Time for some intermediate book keeping. For both input and output for one run, the total time is 94.4 ms. Multiplying this value by 50, the number of runs, gives 4720 ms or 4.72 seconds to produce the 50 sorted runs. Not too bad.
The third phase gets a little messy. First, the matter of buffering is not as straightforward as before. Releasing the 30 MB of work space for duty as input buffers for the merge gives 50 buffers of 600 KB each. Dividing the buffer size by the record size gives 2,000, the maximum number of records from each run that can be in memory at any time. Each run is made from 100,000 records; taking these 2000 at a time means that there must be 50 accesses to each run. That means there will be 2500 accesses to all of the runs. The access time is seek time and rotational delay or 7.2 ms. Multiply that value by 2500 gives the total access time of 18,000 ms or 18 seconds. The total transfer time is for all of the data, 12 Gb as calculated above. Dividing 12 Gb by 6 Gb/s gives 2 seconds as the transfer time. Total for this third phase, the input to the merge, is 20 seconds.
The output buffers become a problem at this point. Let us assume that two 60 KB buffers can be allocated; this means that each buffer can hold 200 records. This means that there will be 25,000 outputs (5 million total records divided by 200) to the sorted file. Each output will require an access of 7.2 ms. Multiplying 7.2 by 25,000 gives 180 seconds. Transfer time remains the same, namely 2 seconds. The point that shows up here is that the small buffers substantially increase the overall time for the process. The total for this phase is 182 seconds, or 3 minutes and 2 seconds. Not too good.
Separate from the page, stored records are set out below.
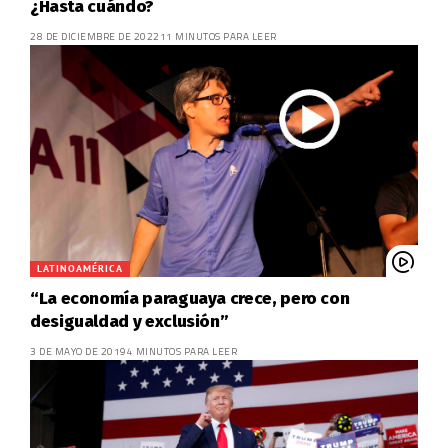
¿Hasta cuándo?
28 DE DICIEMBRE DE 2022
11 MINUTOS PARA LEER
LATINOAMÉRICA
“La economía paraguaya crece, pero con
desigualdad y exclusión”
3 DE MAYO DE 2019
4 MINUTOS PARA LEER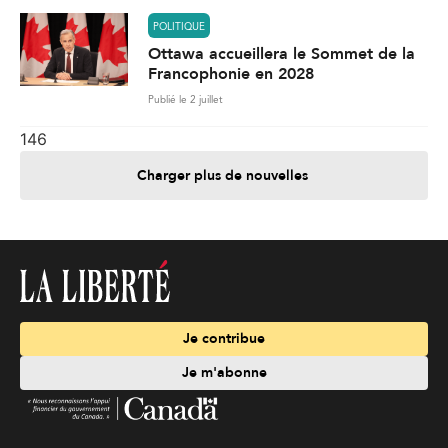
POLITIQUE
Ottawa accueillera le Sommet de la
Francophonie en 2028
Publié le 2 juillet
146
Charger plus de nouvelles
Je contribue
Je m'abonne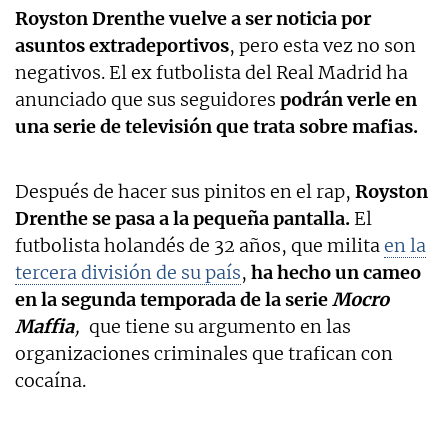
Royston Drenthe vuelve a ser noticia por
asuntos extradeportivos
, pero esta vez no son
negativos. El ex futbolista del Real Madrid ha
anunciado que sus seguidores
podrán verle en
una serie de televisión que trata sobre mafias.
Después de hacer sus pinitos en el rap,
Royston
Drenthe se pasa a la pequeña pantalla.
El
futbolista holandés de 32 años, que milita
en la
tercera división de su país
,
ha hecho un cameo
en la segunda temporada de la serie
Mocro
Maffia
,
que tiene su argumento en las
organizaciones criminales que trafican con
cocaína.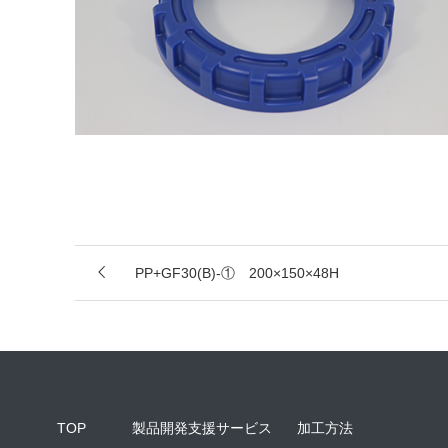
PP+GF30(B)-① 200×150×48H
TOP
製品開発支援サービス
加工方法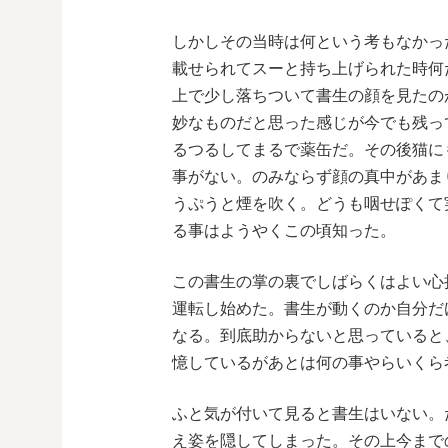
しかしその当時は何という考もなかっ
載せられてスーと持ち上げられた時何
上で少し落ちついて書生の顔を見たの
妙なものだと思った感じが今でも残っ
るつるしてまるで薬缶だ。その後猫に
事がない。のみならず顔の真中があま
うぷうと煙を吹く。どうも咽せぽくて
る事はようやくこの頃知った。
この書生の掌の裏でしばらくはよい心
運転し始めた。書生が動くのか自分だ
なる。到底助からないと思っていると
憶しているがあとは何の事やらいくら
ふと気が付いて見ると書生はいない。
え姿を隠してしまった。その上今まで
The limiting factor is the size of main memory. First, more memory for the work area would reduce the number of runs and thus reduce some of the seeking. More memory for input buffers would cut some of the seeking in phase 3, but the real improvement would be in Phase 4. Being able to increase the size of the output buffers could cut the number of outputs significantly. For example, being able to double the size of the buffers to 120 KB each would cut the number of outputs in half. Increasing the size to 300 KB each would divide the number of outputs by 5.
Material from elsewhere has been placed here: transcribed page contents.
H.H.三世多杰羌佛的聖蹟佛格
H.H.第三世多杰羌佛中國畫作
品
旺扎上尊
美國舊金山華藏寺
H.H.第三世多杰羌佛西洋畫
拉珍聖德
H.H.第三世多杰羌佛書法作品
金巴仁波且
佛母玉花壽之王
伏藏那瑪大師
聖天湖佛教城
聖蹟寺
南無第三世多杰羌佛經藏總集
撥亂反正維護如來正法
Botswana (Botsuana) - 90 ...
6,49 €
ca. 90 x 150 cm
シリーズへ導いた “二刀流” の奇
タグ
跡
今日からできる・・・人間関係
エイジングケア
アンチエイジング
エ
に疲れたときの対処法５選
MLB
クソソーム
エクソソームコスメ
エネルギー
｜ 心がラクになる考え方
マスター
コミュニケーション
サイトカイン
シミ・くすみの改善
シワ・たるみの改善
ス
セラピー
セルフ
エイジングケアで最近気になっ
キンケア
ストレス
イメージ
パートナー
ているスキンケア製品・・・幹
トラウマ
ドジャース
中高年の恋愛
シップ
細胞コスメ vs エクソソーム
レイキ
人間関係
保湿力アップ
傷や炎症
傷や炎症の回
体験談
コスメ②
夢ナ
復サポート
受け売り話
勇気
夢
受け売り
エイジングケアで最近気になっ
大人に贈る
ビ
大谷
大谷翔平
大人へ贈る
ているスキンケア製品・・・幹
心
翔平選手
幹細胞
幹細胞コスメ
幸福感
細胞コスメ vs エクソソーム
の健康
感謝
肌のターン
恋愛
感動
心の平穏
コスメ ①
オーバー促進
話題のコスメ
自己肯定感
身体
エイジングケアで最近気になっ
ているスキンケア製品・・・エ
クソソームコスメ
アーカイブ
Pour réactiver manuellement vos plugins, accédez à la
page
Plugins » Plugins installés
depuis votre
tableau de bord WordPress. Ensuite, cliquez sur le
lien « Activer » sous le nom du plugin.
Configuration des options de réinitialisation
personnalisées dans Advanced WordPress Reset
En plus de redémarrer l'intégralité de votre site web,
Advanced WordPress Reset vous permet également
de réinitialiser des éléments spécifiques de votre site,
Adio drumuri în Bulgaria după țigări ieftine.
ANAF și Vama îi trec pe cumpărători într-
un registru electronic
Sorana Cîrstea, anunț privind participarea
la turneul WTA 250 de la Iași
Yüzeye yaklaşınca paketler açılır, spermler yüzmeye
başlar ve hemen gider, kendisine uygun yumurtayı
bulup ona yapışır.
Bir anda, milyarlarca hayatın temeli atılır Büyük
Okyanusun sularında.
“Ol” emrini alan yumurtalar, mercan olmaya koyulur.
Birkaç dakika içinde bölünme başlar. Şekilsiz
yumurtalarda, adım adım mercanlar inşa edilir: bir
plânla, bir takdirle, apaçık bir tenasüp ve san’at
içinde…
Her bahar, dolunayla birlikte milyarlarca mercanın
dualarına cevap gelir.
Another way to cut the amount of seeking is to write the sorted file to a different device, and not have to seek at all for each output. After the first seek, there would be only rotational delay and transfer time. We would have 3 ms of rotational delay times the 25,000, giving 75 seconds. Add in the transfer time of 2 seconds, your conclusion should be that with a dedicated drive, the time would be slightly over 77 seconds. Quite an improvement over the 182 seconds calculated above.
Now, lets consider what a solid state drive would do for the whole process. Eliminate the seek time and rotational delay for each phase, 360 milliseconds each in Phases 1 and 2, 18 seconds in Phase 3 and a whopping 180 seconds in Phase 4; in all, almost 3.33 minutes!
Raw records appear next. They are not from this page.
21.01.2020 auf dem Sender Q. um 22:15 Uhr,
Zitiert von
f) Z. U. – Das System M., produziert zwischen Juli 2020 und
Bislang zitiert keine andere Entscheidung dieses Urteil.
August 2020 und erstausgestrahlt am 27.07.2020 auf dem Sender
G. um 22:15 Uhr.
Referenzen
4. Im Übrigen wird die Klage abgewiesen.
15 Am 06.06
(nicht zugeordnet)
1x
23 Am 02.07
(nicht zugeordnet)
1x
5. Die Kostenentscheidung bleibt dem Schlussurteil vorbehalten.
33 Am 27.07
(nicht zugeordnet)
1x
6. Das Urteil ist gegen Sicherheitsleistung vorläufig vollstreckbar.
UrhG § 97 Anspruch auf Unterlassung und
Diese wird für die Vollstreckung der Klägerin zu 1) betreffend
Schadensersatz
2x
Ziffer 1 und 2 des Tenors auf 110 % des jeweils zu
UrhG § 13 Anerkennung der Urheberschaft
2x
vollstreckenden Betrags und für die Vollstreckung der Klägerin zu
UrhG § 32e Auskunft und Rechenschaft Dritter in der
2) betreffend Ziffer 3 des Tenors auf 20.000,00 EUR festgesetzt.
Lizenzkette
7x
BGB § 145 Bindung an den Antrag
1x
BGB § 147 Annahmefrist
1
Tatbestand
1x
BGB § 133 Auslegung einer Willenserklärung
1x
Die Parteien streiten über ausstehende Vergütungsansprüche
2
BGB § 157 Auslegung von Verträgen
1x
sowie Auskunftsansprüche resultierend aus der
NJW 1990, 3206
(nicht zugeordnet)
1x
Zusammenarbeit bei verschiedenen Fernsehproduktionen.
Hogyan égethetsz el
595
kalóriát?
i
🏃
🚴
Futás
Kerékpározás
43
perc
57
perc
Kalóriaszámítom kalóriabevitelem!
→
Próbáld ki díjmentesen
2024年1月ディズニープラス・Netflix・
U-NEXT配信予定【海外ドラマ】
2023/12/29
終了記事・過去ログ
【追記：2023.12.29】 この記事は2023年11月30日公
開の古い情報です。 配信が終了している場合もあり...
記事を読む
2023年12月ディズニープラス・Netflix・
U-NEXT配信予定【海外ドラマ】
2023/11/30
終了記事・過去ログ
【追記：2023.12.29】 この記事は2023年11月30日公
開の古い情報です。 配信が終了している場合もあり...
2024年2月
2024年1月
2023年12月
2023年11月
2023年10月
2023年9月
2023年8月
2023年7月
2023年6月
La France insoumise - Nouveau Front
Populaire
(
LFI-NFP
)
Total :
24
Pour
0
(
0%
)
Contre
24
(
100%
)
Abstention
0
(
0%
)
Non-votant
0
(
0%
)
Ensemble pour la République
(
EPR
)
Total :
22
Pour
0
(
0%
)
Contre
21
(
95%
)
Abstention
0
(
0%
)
For speed purposes, the answer is hardware. More memory will produce improvements, up to the limit supported by the motherboard. But a real saving can be achieved by having a separate drive dedicated to accepting the sorted output file, and a huge savings in time by using solid state drives.
The calculations above were for what is a relatively small file in today's world of "big data." It is no wonder that, regardless of cost, firms are turning increasingly to solid state drives.
The usefulness of the balance line logic is that it can be adapted to implement many business processes. In addition to posting transactions to a master file, it may be used to clean duplicates from two or more lists and to merge two or more files into one. All that needs to be changed is the detailed processing logic for each set of conditions. Balance line control logic remains a mainstay in the toolkit of the business programmer. Merge sorting is a noteable application of the balance line, and it functions best when given maximum hardware support.